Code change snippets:
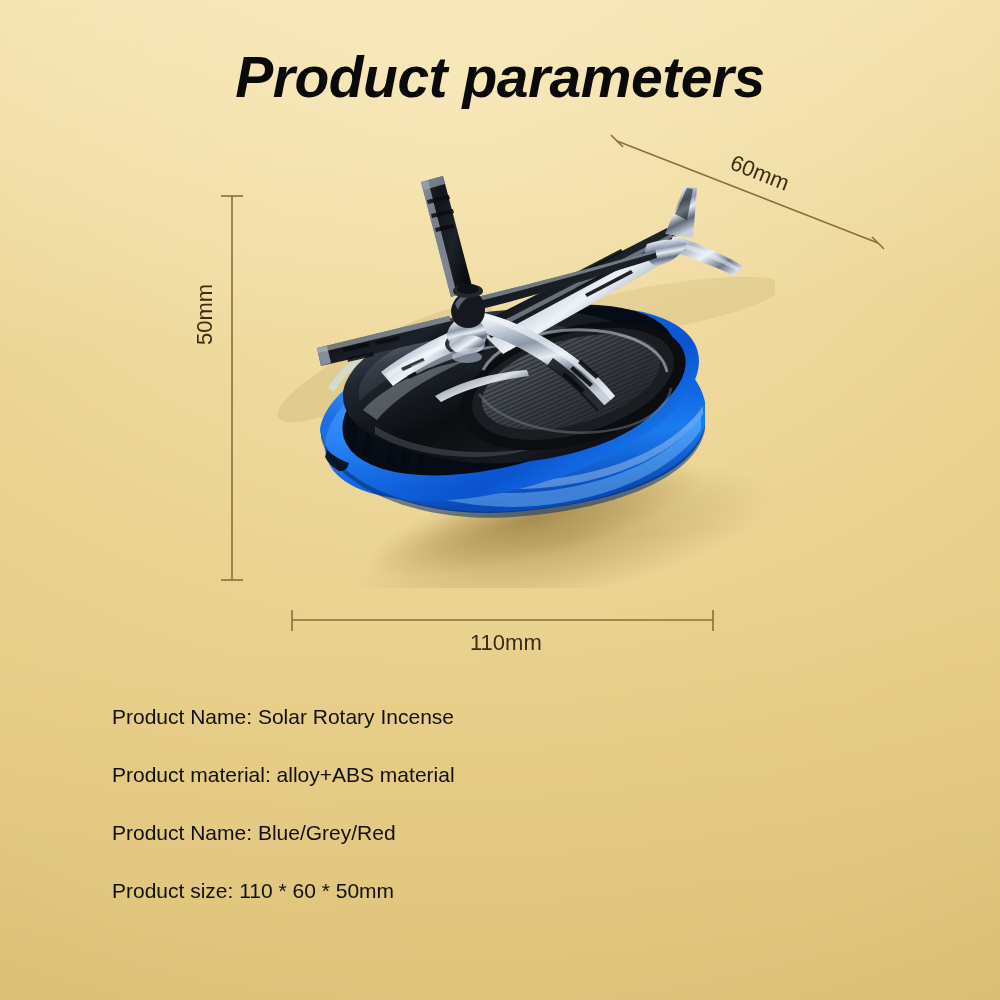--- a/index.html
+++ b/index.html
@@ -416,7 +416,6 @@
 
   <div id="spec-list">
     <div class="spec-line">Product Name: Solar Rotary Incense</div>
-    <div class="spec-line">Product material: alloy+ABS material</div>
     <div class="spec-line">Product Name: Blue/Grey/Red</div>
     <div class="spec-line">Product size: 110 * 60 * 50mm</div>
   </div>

#### Written task:
What's needed is every record restated exactly, pictures excluded.

#### Output for this task:
--- a/index.html
+++ b/index.html
@@ -416,7 +416,6 @@
 
   <div id="spec-list">
     <div class="spec-line">Product Name: Solar Rotary Incense</div>
-    <div class="spec-line">Product material: alloy+ABS material</div>
     <div class="spec-line">Product Name: Blue/Grey/Red</div>
     <div class="spec-line">Product size: 110 * 60 * 50mm</div>
   </div>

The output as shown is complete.